What is expected >>
Could you reproduce every line of the items below, character for character, with nothing changed or left out?

------------

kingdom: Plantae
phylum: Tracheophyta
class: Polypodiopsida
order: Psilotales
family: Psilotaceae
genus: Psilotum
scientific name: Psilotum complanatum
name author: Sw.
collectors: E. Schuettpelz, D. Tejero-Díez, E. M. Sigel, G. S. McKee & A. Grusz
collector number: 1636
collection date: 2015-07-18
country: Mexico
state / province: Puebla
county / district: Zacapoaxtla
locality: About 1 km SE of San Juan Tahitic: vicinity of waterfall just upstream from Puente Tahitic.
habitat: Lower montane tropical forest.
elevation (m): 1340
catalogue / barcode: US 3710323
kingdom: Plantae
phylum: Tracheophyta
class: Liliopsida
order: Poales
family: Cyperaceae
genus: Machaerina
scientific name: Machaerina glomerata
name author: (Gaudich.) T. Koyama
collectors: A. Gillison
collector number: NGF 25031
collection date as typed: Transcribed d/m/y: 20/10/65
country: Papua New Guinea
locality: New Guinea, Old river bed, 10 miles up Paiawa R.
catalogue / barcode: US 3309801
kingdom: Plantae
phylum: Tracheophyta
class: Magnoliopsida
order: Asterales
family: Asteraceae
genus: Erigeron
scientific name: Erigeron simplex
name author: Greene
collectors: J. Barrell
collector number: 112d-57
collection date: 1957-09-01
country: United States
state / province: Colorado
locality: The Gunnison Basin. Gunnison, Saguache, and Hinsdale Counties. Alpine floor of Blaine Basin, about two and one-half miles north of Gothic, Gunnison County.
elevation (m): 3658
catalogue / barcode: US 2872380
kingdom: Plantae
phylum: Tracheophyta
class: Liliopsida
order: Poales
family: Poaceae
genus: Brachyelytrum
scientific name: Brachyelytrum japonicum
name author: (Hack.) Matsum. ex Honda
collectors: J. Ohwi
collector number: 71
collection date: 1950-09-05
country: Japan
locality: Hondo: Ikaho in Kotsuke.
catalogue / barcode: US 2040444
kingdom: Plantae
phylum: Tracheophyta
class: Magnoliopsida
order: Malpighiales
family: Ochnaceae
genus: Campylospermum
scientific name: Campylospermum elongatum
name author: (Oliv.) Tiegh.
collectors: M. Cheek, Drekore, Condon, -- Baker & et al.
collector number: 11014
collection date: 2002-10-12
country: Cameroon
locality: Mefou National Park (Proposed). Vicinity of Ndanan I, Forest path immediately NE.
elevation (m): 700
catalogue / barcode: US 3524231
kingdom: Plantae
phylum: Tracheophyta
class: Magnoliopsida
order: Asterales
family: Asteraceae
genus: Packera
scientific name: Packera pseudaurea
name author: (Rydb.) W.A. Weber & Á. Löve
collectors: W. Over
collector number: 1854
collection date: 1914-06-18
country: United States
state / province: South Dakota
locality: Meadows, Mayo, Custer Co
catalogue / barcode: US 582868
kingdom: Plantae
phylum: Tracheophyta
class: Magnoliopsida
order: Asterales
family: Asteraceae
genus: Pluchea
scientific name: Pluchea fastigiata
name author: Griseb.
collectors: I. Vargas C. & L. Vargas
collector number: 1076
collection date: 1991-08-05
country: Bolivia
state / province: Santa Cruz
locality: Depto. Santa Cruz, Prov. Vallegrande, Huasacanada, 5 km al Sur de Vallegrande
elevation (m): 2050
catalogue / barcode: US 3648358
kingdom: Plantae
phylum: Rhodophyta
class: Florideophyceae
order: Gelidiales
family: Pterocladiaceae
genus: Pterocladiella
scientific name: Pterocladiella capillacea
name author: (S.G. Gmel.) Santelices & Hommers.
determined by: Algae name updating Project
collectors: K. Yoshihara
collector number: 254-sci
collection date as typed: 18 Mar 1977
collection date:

------------

The reply >>
kingdom: Plantae
phylum: Tracheophyta
class: Polypodiopsida
order: Psilotales
family: Psilotaceae
genus: Psilotum
scientific name: Psilotum complanatum
name author: Sw.
collectors: E. Schuettpelz, D. Tejero-Díez, E. M. Sigel, G. S. McKee & A. Grusz
collector number: 1636
collection date: 2015-07-18
country: Mexico
state / province: Puebla
county / district: Zacapoaxtla
locality: About 1 km SE of San Juan Tahitic: vicinity of waterfall just upstream from Puente Tahitic.
habitat: Lower montane tropical forest.
elevation (m): 1340
catalogue / barcode: US 3710323
kingdom: Plantae
phylum: Tracheophyta
class: Liliopsida
order: Poales
family: Cyperaceae
genus: Machaerina
scientific name: Machaerina glomerata
name author: (Gaudich.) T. Koyama
collectors: A. Gillison
collector number: NGF 25031
collection date as typed: Transcribed d/m/y: 20/10/65
country: Papua New Guinea
locality: New Guinea, Old river bed, 10 miles up Paiawa R.
catalogue / barcode: US 3309801
kingdom: Plantae
phylum: Tracheophyta
class: Magnoliopsida
order: Asterales
family: Asteraceae
genus: Erigeron
scientific name: Erigeron simplex
name author: Greene
collectors: J. Barrell
collector number: 112d-57
collection date: 1957-09-01
country: United States
state / province: Colorado
locality: The Gunnison Basin. Gunnison, Saguache, and Hinsdale Counties. Alpine floor of Blaine Basin, about two and one-half miles north of Gothic, Gunnison County.
elevation (m): 3658
catalogue / barcode: US 2872380
kingdom: Plantae
phylum: Tracheophyta
class: Liliopsida
order: Poales
family: Poaceae
genus: Brachyelytrum
scientific name: Brachyelytrum japonicum
name author: (Hack.) Matsum. ex Honda
collectors: J. Ohwi
collector number: 71
collection date: 1950-09-05
country: Japan
locality: Hondo: Ikaho in Kotsuke.
catalogue / barcode: US 2040444
kingdom: Plantae
phylum: Tracheophyta
class: Magnoliopsida
order: Malpighiales
family: Ochnaceae
genus: Campylospermum
scientific name: Campylospermum elongatum
name author: (Oliv.) Tiegh.
collectors: M. Cheek, Drekore, Condon, -- Baker & et al.
collector number: 11014
collection date: 2002-10-12
country: Cameroon
locality: Mefou National Park (Proposed). Vicinity of Ndanan I, Forest path immediately NE.
elevation (m): 700
catalogue / barcode: US 3524231
kingdom: Plantae
phylum: Tracheophyta
class: Magnoliopsida
order: Asterales
family: Asteraceae
genus: Packera
scientific name: Packera pseudaurea
name author: (Rydb.) W.A. Weber & Á. Löve
collectors: W. Over
collector number: 1854
collection date: 1914-06-18
country: United States
state / province: South Dakota
locality: Meadows, Mayo, Custer Co
catalogue / barcode: US 582868
kingdom: Plantae
phylum: Tracheophyta
class: Magnoliopsida
order: Asterales
family: Asteraceae
genus: Pluchea
scientific name: Pluchea fastigiata
name author: Griseb.
collectors: I. Vargas C. & L. Vargas
collector number: 1076
collection date: 1991-08-05
country: Bolivia
state / province: Santa Cruz
locality: Depto. Santa Cruz, Prov. Vallegrande, Huasacanada, 5 km al Sur de Vallegrande
elevation (m): 2050
catalogue / barcode: US 3648358
kingdom: Plantae
phylum: Rhodophyta
class: Florideophyceae
order: Gelidiales
family: Pterocladiaceae
genus: Pterocladiella
scientific name: Pterocladiella capillacea
name author: (S.G. Gmel.) Santelices & Hommers.
determined by: Algae name updating Project
collectors: K. Yoshihara
collector number: 254-sci
collection date as typed: 18 Mar 1977
collection date:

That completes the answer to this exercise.